A city study many years ago indicated graffiti taggers won’t tag over murals, Kiru said. Res­idents’ groups often help with mural ideas that reflect the his­tory or aspects of their neigh­bourhoods.

“There is an amazing amount of expertise in the community both through the historical soci­eties or other groups that have a good idea of the heritage of the area.”

As an example, Kiru cited Is­lington Village in the Dundas and Islington area, where the BIA has commissioned histori­cal murals. In turn, the murals have been used to create cal­endars – a mural every month – that publicize the neighbour­hood year-round to attract visi­tors and potential shoppers.

“There’s marketing and a des­tination opportunity you can build on around murals,” Kiru said.

Kiru welcomed Colle’s mo­tion to create murals to reduce graffiti, but he disagreed with the assertion that all graffiti is gang-related. “Some of it is. [But] some are young artists who want to show a presence.”

He said Toronto Police Ser­vices understand what is and isn’t graffiti, “whether it is a tag that’s got some (gang) relation to it, or whether it’s just some­body who feels they’re an artist and want to build a brand and be seen.”

Kiru was asked about banning the sale of spray paint cans, the go-to tool for taggers. (In 1992, Chicago banned spray paint sales to battle graffiti, a move upheld by the U.S Supreme Court. In 2006, London, Ont., imposed a spray paint ban for anyone under the age of 18.)

Kiru said that in the 1990s or early 2000s “there was talk” in Toronto about banning spray paint cans. But it’s not practical, he said.

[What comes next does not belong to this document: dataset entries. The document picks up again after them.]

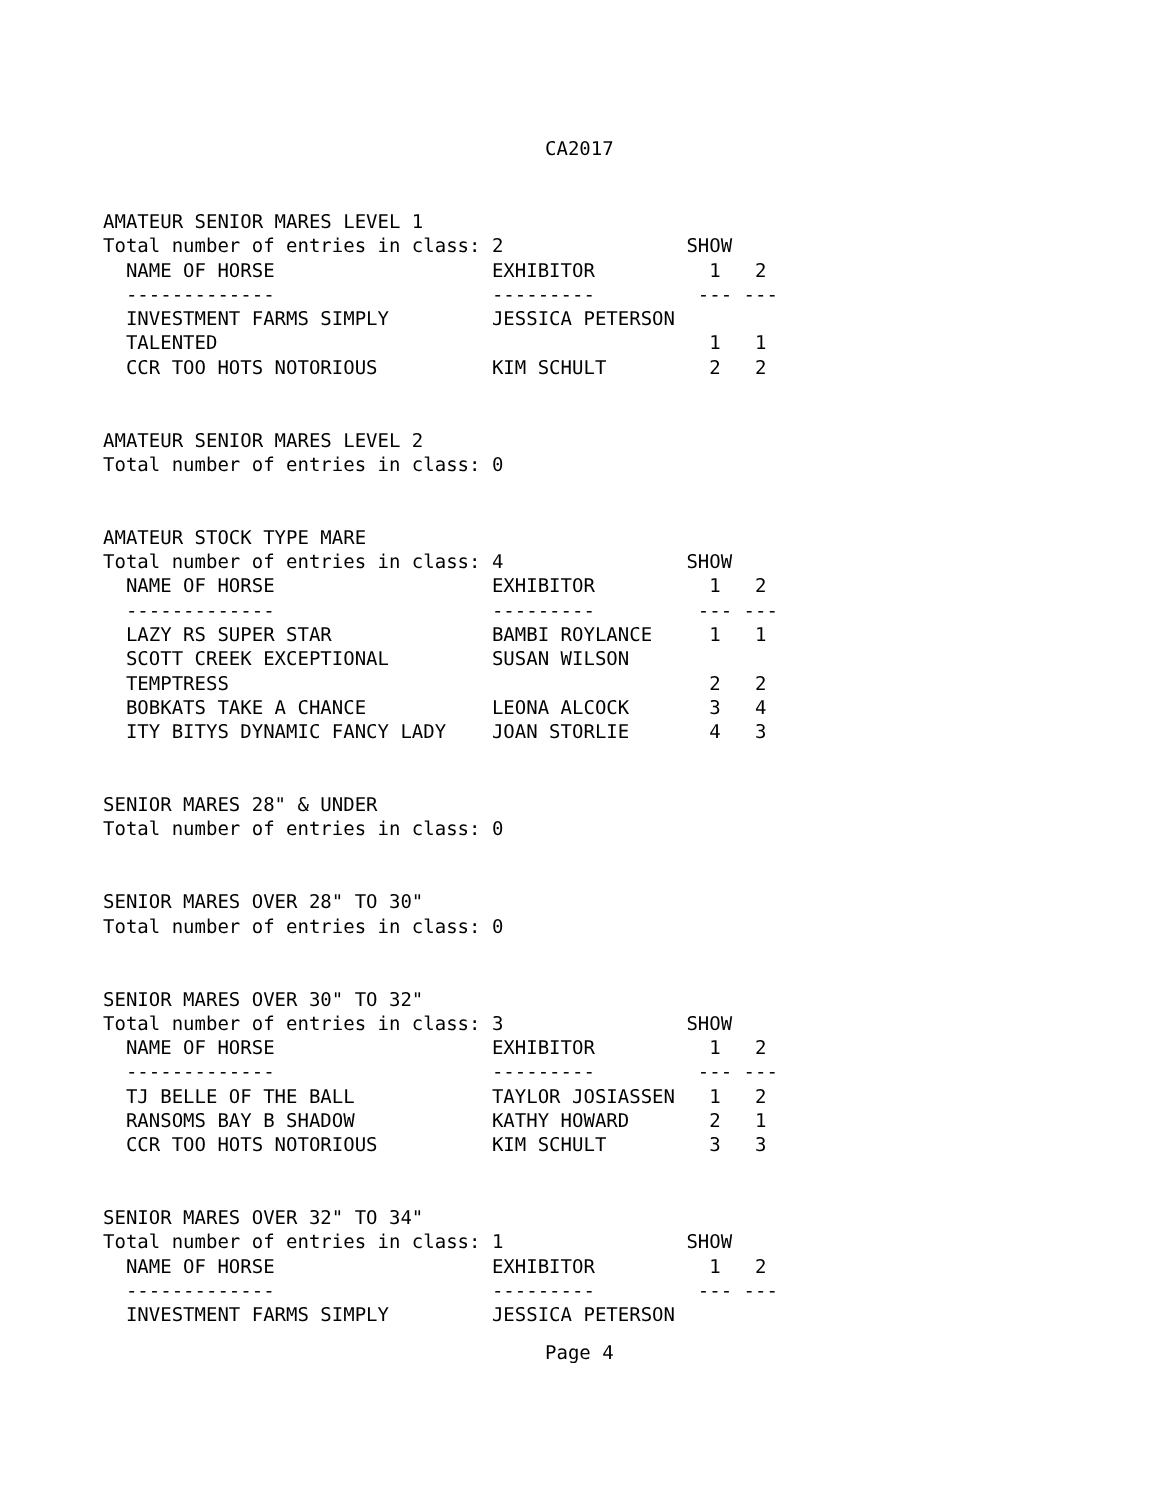CA2017
AMATEUR SENIOR MARES LEVEL 1
Total number of entries in class: 2                SHOW
  NAME OF HORSE                   EXHIBITOR          1   2
  -------------                   ---------         --- ---
  INVESTMENT FARMS SIMPLY         JESSICA PETERSON
  TALENTED                                           1   1
  CCR TOO HOTS NOTORIOUS          KIM SCHULT         2   2


AMATEUR SENIOR MARES LEVEL 2
Total number of entries in class: 0


AMATEUR STOCK TYPE MARE
Total number of entries in class: 4                SHOW
  NAME OF HORSE                   EXHIBITOR          1   2
  -------------                   ---------         --- ---
  LAZY RS SUPER STAR              BAMBI ROYLANCE     1   1
  SCOTT CREEK EXCEPTIONAL         SUSAN WILSON
  TEMPTRESS                                          2   2
  BOBKATS TAKE A CHANCE           LEONA ALCOCK       3   4
  ITY BITYS DYNAMIC FANCY LADY    JOAN STORLIE       4   3


SENIOR MARES 28" & UNDER
Total number of entries in class: 0


SENIOR MARES OVER 28" TO 30"
Total number of entries in class: 0


SENIOR MARES OVER 30" TO 32"
Total number of entries in class: 3                SHOW
  NAME OF HORSE                   EXHIBITOR          1   2
  -------------                   ---------         --- ---
  TJ BELLE OF THE BALL            TAYLOR JOSIASSEN   1   2
  RANSOMS BAY B SHADOW            KATHY HOWARD       2   1
  CCR TOO HOTS NOTORIOUS          KIM SCHULT         3   3


SENIOR MARES OVER 32" TO 34"
Total number of entries in class: 1                SHOW
  NAME OF HORSE                   EXHIBITOR          1   2
  -------------                   ---------         --- ---
  INVESTMENT FARMS SIMPLY         JESSICA PETERSON
Page 4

“There’s a whole industry in­volved in spray paints. Spray cans are used for a lot of good stuff too,” said Kiru. “It (a ban) sounds good on the surface but implementation would be sig­nificantly more difficult than people realize.”

Asked what can be done to prevent graffiti going up, Kiru said that just as taggers have their tools so do anti-taggers.

“Some murals have had a membrane painted over them that prevents paint spray from getting to the base paint, to the mural itself, [so] all you need to do is wash it off. Many of the BIAs wrap [lamp] poles with a branded wrap that prevents stuff from sticking, even tape and posters. All you have to do is brush it and it comes off.”